→ Activity:
Each entry below must be written out exactly, with pictures left out.

┄┄┄┄┄┄┄┄┄┄

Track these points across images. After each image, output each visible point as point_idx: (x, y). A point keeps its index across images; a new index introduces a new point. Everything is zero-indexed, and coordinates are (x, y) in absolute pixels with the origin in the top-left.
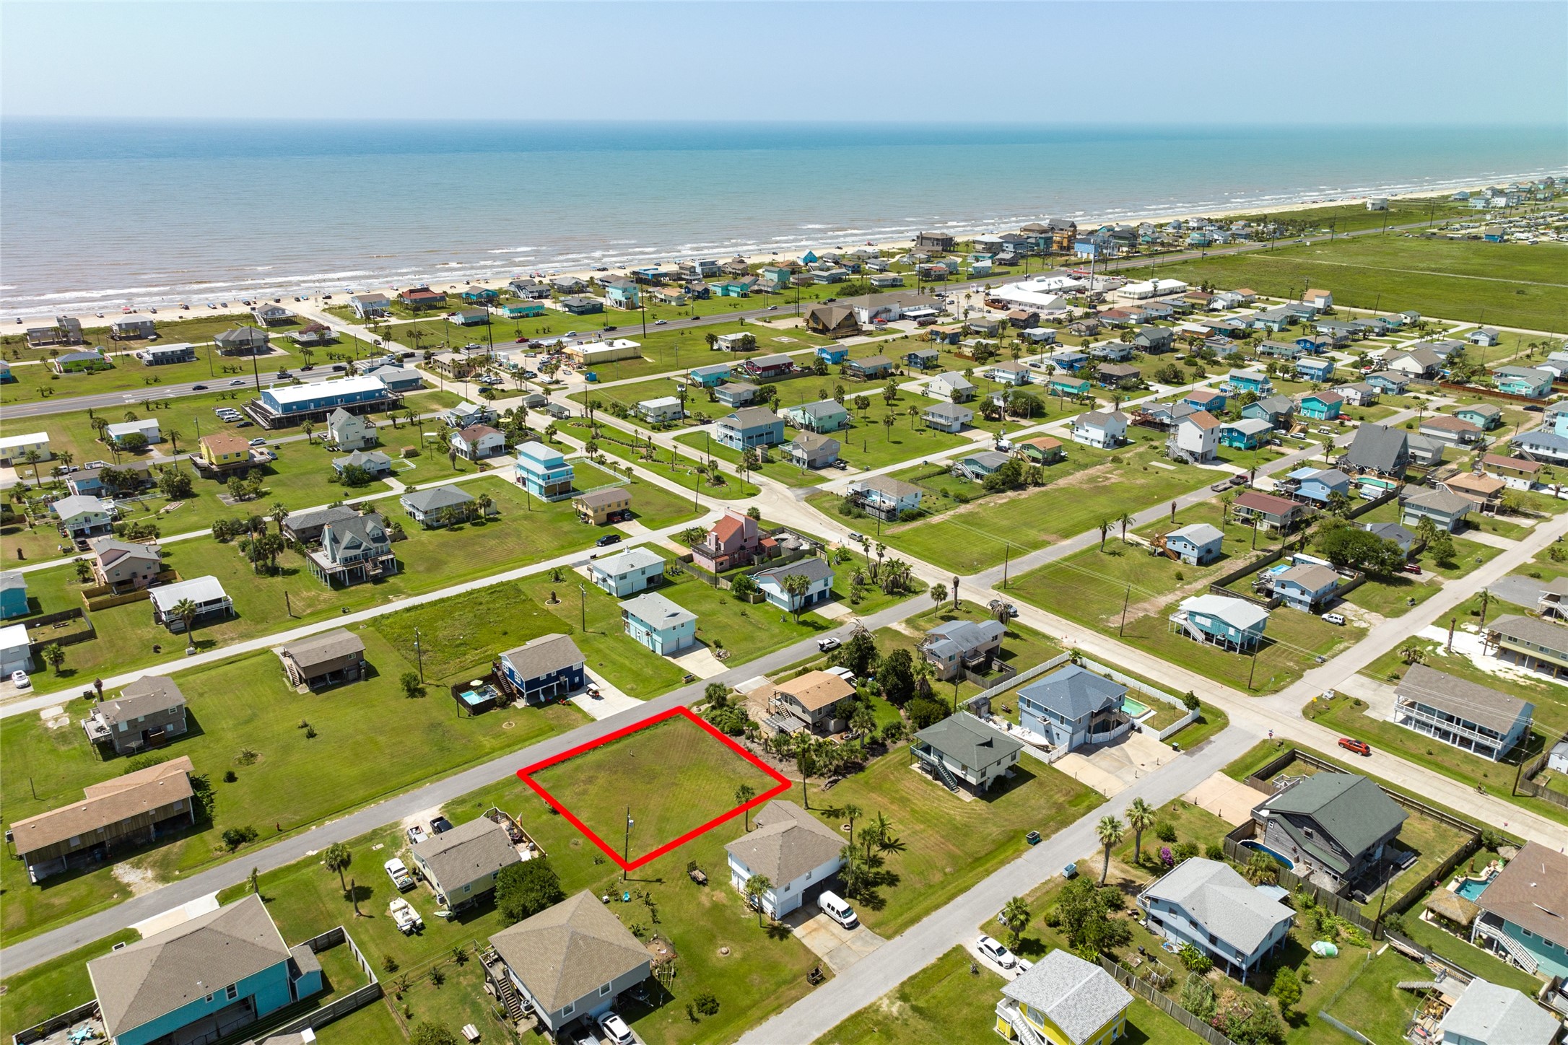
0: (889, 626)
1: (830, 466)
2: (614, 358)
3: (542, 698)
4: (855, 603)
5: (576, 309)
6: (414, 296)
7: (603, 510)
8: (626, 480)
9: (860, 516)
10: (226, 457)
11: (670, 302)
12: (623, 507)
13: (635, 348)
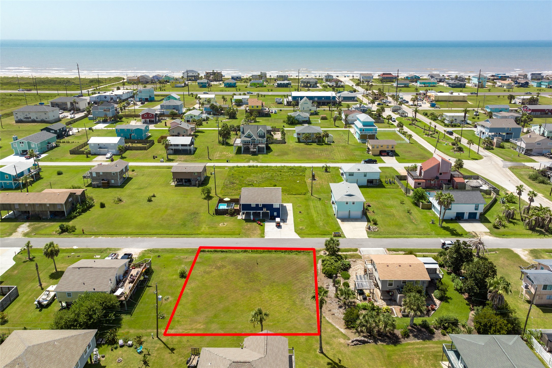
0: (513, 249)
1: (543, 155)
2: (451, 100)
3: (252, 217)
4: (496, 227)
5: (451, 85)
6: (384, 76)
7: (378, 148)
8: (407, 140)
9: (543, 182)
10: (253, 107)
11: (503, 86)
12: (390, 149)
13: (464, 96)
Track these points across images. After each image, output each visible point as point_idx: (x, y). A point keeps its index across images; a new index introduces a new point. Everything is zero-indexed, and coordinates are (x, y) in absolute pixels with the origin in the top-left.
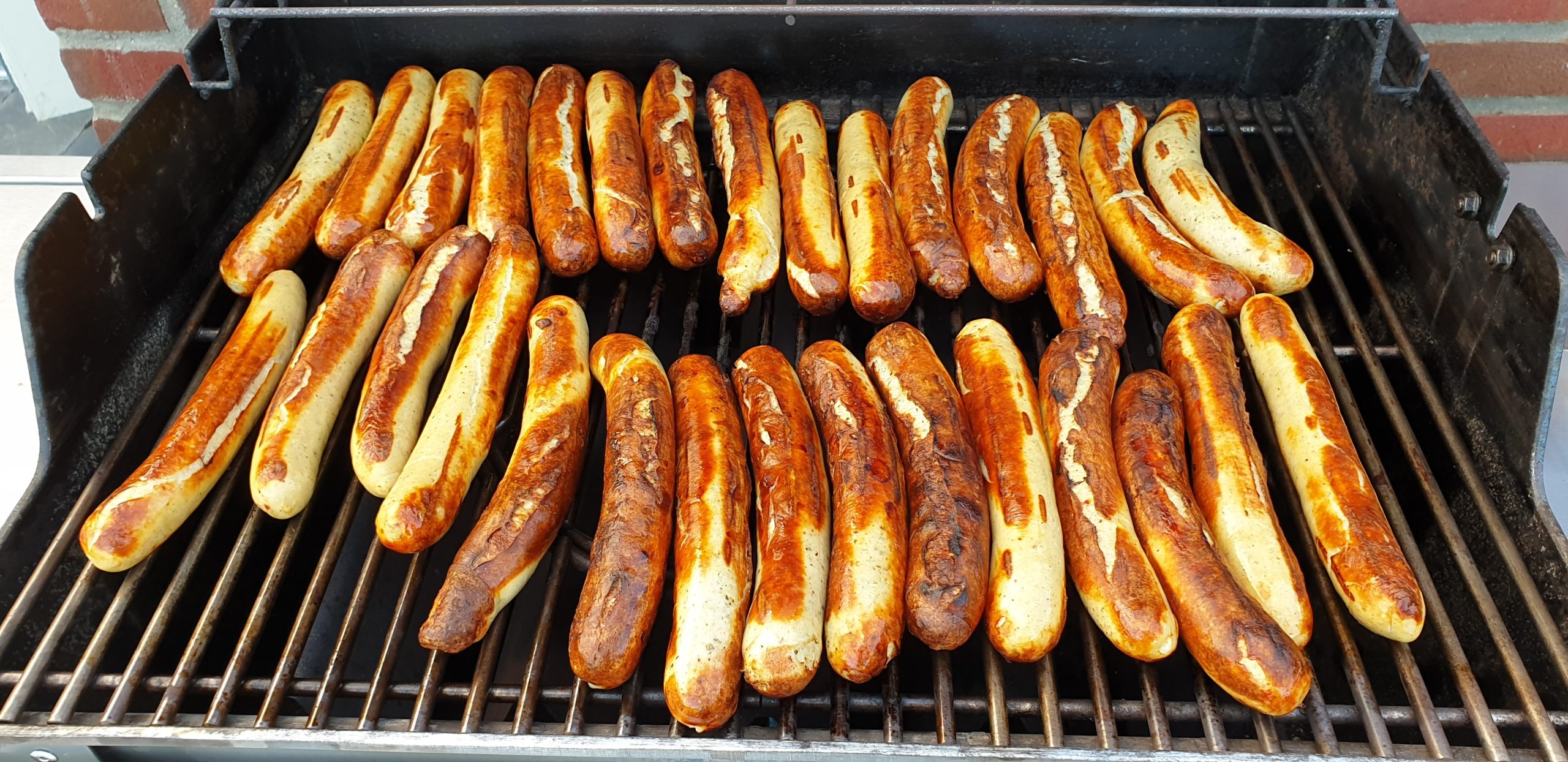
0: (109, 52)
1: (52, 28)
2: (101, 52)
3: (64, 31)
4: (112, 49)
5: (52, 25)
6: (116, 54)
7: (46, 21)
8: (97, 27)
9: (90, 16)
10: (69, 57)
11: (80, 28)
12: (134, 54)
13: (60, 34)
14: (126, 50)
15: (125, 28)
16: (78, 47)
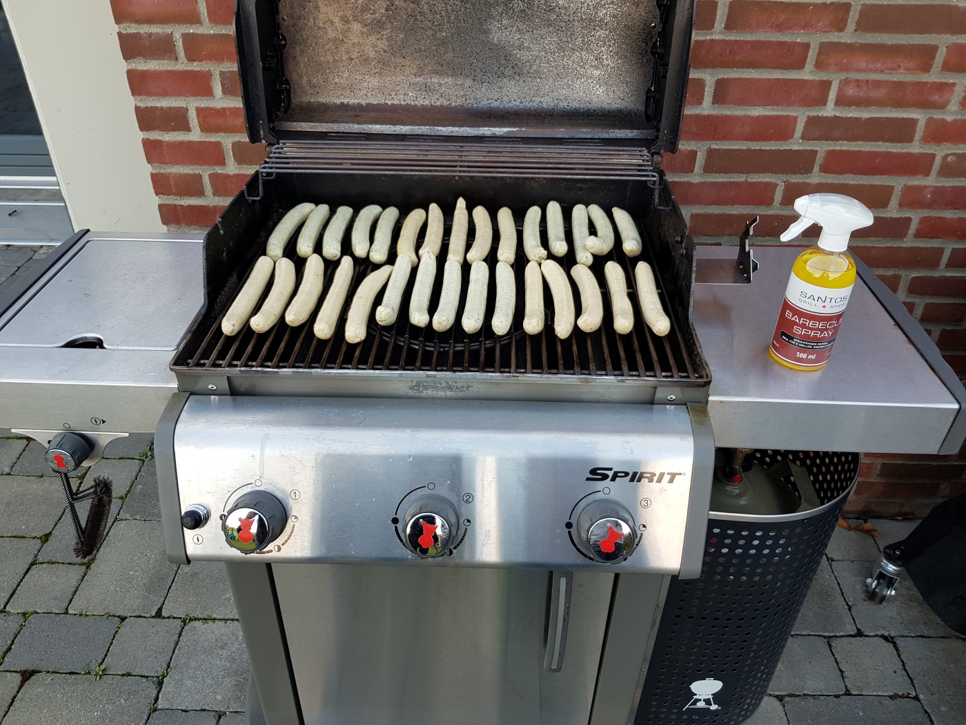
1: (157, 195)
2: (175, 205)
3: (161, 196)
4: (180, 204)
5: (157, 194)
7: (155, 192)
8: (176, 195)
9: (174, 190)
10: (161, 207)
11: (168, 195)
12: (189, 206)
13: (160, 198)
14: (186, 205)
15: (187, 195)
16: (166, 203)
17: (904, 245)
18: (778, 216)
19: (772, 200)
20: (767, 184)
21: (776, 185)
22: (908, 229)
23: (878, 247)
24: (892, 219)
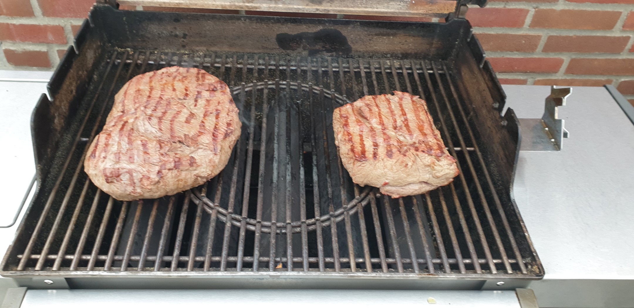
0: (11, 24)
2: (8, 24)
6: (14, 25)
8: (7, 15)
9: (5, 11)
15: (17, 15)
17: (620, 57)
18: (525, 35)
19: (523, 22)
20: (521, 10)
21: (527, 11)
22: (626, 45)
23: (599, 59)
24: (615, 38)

┄┄┄┄┄┄┄┄┄┄

→ Answer to the exercise:
Track these points across images. After each image, output each visible point as point_idx: (x, y). A point keeps its index across images; a new index introduces a new point. Everything is zero-indexed, and coordinates are (x, y) in absolute pixels with the origin in the top-left.
0: (889, 626)
1: (830, 466)
2: (614, 358)
3: (542, 698)
4: (855, 603)
5: (576, 309)
6: (414, 296)
7: (603, 510)
8: (626, 480)
9: (860, 516)
10: (226, 457)
11: (670, 302)
12: (623, 507)
13: (635, 348)
0: (513, 249)
1: (543, 155)
2: (451, 100)
3: (252, 217)
4: (496, 227)
5: (451, 85)
6: (384, 76)
7: (378, 148)
8: (407, 140)
9: (543, 182)
10: (253, 107)
11: (503, 86)
12: (390, 149)
13: (464, 96)
Track these points across images. After each image, output each visible point as point_idx: (x, y). A point keeps its index across images; a new index introduces a new point. Everything is zero-indexed, and coordinates are (x, y) in absolute pixels with the origin in the top-left.
0: (109, 52)
1: (52, 28)
2: (101, 52)
3: (64, 31)
4: (112, 49)
5: (52, 25)
6: (116, 54)
7: (46, 21)
8: (97, 27)
9: (90, 16)
10: (69, 57)
11: (80, 28)
12: (134, 54)
13: (60, 34)
14: (126, 50)
15: (125, 28)
16: (78, 47)
1: (157, 195)
2: (175, 205)
3: (161, 196)
4: (180, 204)
5: (157, 194)
7: (155, 192)
8: (176, 195)
9: (174, 190)
10: (161, 207)
11: (168, 195)
12: (189, 206)
13: (160, 198)
14: (186, 205)
15: (187, 195)
16: (166, 203)
17: (904, 245)
18: (778, 216)
19: (772, 200)
20: (767, 184)
21: (776, 185)
22: (908, 229)
23: (878, 247)
24: (892, 219)
0: (11, 24)
2: (8, 24)
6: (14, 25)
8: (7, 15)
9: (5, 11)
15: (17, 15)
17: (620, 57)
18: (525, 35)
19: (523, 22)
20: (521, 10)
21: (527, 11)
22: (626, 45)
23: (599, 59)
24: (615, 38)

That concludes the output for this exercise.